Y por si poco fuera, vivía en un departamento de lujo sembrado de cuadros de Mondrian, Pollock, Rothko. Desde luego, falsos. Pero, ¿quién le pregunta a un Rockefeller si esas obras tienen certificado de autenticidad? Le bastaba decir “las heredé de mi tía abuela Blanchette, viuda de John Rockefeller III”.
Ese discurso bastó para que Sandra Boss, súper ejecutiva de la consultora McKinsey & Company, con títulos de licenciada logrados en Harvard y Stanford…, se deslumbrara. Fue más que un anzuelo infalible: la presa picó.
Se casaron en 1995, tuvieron una hija, la llamaron Reigh, y la vida siguió, aunque de modo extraño: todo el mucho dinero que entraba… salía de las cuentas de Sandra, y el impostor lo administraba para vivir como un zar: autos, ropa, vinos, whiskies, cigarros cubanos, y la perfecta excusa que esgrimía ante su mujer y sus amigos de los clubes privados en los que el nombre Rockefeller abría las puertas de par en par:
–Por desgracia, mi fortuna quedó atrapada entre los pliegues de la Guerra Fría, y no puedo volver para rescatarla. Además, si retorno a Alemania, me obligarán a alistarme en las fuerzas armadas…
Pero el amor no siempre es más fuerte, como reza la canción.
Sandra se hartó del desplume, también de los malos tratos, y sospechando algo turbio, contrató a un detective privado que descorrió el telón y dejó en carne viva la estafa moral y material. Pidió el divorcio, pero se vio obligada a aceptar que su ex visitara a Reigh tres veces al año.
Victoria pírrica. Él, rey del Universo de la Mentira, dio un grosero paso en falso: en una de esas visitas secuestró a la niña, de 7 años, y se refugió con ella en un departamento que alquiló en Baltimore, Maryland, posiblemente para extorsionar a Sandra y devolverla a cambio de una gran suma de dinero.

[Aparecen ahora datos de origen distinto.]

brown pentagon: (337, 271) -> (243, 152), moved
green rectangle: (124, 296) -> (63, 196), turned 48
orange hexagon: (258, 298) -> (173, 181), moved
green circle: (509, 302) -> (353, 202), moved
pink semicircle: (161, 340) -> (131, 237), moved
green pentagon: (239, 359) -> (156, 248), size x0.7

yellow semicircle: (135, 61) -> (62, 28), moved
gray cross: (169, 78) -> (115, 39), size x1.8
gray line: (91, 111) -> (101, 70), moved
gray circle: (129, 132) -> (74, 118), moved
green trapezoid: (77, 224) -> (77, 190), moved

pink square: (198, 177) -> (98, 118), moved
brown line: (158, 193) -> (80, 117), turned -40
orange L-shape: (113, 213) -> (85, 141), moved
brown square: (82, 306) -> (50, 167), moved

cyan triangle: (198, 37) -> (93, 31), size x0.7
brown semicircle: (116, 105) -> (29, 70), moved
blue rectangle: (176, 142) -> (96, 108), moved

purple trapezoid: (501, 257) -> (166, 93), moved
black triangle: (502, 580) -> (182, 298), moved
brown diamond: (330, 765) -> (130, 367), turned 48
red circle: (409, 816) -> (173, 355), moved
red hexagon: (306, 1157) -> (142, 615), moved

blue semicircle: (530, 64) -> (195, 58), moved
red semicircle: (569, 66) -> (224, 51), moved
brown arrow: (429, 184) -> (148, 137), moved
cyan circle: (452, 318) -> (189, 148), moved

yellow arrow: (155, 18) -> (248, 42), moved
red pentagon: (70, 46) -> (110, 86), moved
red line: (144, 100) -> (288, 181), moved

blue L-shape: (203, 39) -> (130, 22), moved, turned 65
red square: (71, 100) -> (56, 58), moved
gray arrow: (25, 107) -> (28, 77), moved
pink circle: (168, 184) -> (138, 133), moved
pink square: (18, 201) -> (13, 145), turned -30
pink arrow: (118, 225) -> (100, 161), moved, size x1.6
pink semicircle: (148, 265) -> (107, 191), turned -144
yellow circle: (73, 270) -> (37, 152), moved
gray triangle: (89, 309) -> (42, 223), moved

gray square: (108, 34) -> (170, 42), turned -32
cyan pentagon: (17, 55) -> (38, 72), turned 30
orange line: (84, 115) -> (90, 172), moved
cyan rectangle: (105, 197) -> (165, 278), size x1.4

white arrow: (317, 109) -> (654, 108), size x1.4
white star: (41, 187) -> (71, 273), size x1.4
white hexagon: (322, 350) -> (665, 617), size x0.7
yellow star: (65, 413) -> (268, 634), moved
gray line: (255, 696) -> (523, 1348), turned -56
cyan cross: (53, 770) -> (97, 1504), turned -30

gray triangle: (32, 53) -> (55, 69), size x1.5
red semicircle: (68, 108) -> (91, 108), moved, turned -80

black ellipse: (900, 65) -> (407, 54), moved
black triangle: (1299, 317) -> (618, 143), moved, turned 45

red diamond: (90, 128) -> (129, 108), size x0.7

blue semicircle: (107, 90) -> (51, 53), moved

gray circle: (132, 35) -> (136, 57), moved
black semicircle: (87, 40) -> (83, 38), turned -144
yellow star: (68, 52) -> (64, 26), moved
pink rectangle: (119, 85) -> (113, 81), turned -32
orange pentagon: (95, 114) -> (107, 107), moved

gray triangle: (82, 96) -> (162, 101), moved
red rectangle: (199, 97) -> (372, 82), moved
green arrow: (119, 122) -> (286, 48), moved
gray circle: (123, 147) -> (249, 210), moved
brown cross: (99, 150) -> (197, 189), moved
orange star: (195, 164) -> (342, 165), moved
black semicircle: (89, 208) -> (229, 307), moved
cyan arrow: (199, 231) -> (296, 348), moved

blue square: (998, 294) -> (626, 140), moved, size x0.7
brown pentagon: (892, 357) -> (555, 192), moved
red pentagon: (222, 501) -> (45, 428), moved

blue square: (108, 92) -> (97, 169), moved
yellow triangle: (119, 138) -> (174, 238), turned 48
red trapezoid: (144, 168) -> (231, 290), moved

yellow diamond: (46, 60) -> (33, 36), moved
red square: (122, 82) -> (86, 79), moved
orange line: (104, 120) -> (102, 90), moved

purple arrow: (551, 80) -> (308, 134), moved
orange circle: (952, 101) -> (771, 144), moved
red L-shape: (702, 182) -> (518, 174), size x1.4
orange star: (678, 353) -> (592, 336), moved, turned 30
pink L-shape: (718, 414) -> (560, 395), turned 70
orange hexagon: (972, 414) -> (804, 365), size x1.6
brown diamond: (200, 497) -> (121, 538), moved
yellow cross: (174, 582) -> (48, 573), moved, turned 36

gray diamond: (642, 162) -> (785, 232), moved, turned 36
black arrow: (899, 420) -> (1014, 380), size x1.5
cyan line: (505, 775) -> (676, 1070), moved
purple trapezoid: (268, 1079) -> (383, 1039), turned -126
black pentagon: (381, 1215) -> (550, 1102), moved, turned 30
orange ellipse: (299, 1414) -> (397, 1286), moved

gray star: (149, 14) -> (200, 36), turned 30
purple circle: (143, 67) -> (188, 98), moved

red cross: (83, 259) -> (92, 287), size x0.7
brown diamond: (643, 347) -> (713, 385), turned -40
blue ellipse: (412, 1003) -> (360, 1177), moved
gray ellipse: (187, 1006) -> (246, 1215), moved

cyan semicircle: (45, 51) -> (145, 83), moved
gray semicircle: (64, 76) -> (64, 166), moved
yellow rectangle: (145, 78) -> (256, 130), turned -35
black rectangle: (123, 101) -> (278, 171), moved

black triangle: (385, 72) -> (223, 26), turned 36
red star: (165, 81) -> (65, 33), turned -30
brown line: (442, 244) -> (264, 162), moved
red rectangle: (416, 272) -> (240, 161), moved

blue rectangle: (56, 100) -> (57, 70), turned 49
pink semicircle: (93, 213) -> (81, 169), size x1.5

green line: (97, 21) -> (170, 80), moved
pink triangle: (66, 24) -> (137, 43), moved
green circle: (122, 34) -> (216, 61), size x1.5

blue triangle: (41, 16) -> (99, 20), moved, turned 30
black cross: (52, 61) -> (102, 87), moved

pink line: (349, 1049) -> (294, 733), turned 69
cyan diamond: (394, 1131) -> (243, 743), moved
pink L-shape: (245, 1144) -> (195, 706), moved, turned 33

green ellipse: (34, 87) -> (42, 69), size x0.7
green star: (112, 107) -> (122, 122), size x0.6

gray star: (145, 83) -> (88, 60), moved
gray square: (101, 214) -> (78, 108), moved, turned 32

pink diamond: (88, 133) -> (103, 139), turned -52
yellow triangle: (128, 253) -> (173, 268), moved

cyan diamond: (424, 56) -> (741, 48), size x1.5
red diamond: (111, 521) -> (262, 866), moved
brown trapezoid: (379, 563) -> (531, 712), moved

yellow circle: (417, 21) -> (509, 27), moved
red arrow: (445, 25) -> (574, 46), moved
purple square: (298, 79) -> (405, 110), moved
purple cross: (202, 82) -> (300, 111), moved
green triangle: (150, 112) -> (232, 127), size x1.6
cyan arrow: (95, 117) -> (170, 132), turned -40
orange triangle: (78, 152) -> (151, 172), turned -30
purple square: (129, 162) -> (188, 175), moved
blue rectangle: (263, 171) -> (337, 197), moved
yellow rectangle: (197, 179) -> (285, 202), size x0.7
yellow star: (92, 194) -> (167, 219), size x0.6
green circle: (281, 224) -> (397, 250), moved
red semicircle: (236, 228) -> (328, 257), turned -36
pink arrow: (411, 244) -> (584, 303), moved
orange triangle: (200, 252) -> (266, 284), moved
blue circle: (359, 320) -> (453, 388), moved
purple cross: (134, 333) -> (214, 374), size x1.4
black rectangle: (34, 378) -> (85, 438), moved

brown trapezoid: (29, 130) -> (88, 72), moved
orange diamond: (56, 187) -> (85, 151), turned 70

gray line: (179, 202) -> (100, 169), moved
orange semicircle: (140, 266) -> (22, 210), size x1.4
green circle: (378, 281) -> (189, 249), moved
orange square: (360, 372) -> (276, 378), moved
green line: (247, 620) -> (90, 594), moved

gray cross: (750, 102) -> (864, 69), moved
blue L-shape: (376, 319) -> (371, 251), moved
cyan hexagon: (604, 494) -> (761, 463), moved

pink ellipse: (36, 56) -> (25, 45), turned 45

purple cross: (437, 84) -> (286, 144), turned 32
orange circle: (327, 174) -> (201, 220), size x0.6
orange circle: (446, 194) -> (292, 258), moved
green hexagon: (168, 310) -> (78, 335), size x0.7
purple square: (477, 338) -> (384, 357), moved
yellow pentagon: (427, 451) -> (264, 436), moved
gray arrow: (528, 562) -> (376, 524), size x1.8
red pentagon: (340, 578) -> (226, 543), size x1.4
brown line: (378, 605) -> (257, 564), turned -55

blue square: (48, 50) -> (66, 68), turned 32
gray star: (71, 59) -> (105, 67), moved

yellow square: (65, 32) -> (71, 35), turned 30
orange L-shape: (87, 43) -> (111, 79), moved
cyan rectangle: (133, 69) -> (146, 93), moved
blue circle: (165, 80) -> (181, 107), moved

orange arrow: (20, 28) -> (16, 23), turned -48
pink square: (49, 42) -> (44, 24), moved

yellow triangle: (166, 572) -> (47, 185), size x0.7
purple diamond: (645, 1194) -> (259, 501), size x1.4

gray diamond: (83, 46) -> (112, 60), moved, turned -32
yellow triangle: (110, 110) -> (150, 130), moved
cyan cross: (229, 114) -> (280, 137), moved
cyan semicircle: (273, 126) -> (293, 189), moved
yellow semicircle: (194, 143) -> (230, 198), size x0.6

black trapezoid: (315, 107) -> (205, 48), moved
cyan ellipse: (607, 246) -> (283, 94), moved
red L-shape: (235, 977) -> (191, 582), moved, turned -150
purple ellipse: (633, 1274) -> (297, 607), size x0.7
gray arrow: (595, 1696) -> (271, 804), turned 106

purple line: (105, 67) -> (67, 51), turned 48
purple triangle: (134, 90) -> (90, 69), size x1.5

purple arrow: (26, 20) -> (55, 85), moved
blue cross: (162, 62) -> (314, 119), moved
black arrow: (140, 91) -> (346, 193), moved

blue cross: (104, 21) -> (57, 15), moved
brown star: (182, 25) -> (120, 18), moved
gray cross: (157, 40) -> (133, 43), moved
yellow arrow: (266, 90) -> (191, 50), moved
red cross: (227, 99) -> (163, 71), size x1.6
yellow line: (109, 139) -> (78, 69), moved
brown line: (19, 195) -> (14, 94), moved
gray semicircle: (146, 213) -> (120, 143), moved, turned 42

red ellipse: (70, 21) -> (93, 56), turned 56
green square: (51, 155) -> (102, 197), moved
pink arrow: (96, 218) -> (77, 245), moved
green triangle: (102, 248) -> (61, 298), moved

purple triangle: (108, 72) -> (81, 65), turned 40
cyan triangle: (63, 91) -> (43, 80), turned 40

Pero fracasó. Ante la denuncia de Sandra, la policía ató cabos y se lanzó detrás de ese Rockefeller tan –¡pero tan!– flojo de papeles, y lo detuvo seis días después. Reigh, ilesa.
Después, el tiro de gracia. En 1994, cuando los nuevos dueños de la primera casa en la que vivió el supuesto magnate ordenaron construir una piscina, los dientes de la excavadora salieron a la luz con tres bolsas de huesos humanos.
Eran los restos del cuerpo descuartizado de John Soush, asesinado por Christian-Karl cuando otro John Soush, hijo del muerto, sospechó que el altanero pensionista trataba de aprovecharse de sus padres. Otras evidencias –huellas, por caso– completaron el macabro puzzle. Nunca se encontró el cuerpo de Linda, pero la policía no tuvo dudas: también la mató aquel joven que alardeaba de grandes proyectos. Y que tal vez planeaba hacer lo mismo con el hijo del casero…
En agosto de 2013 fue sentado en el banquillo del Tribunal Superior de Los Ángeles.
De pie, Christian Karl Gerhartsreiter, entonces de 52 años, oyó la sentencia del juez George Lomeli:
–Por asesinato en primer grado con premeditación y alevosía, se lo condena a una pena mínima de veintisiete años.
El reo no se inmutó. Su cara era un témpano. La misma frialdad con la que un día dijo “Soy Karl Rockefeller”. Y le creyeron. Le creyeron por largos treinta años, sin dudar ni preguntar. Rendidos ante el poderoso influjo de ese apellido de once letras del inmigrante alemán John Davison Rockefeller, el pionero. Que empezó su imperio con el negocio del café, y lo elevó a alturas siderales con algo mucho más denso y oscuro: el petróleo. Y su primer y gigantesco templo: Standard Oil Company.
Un mundo imposible de conquistar por un hábil impostor que se metió en sus entrañas, pero estaba vencido de antemano. La Providencia no llamó dos veces.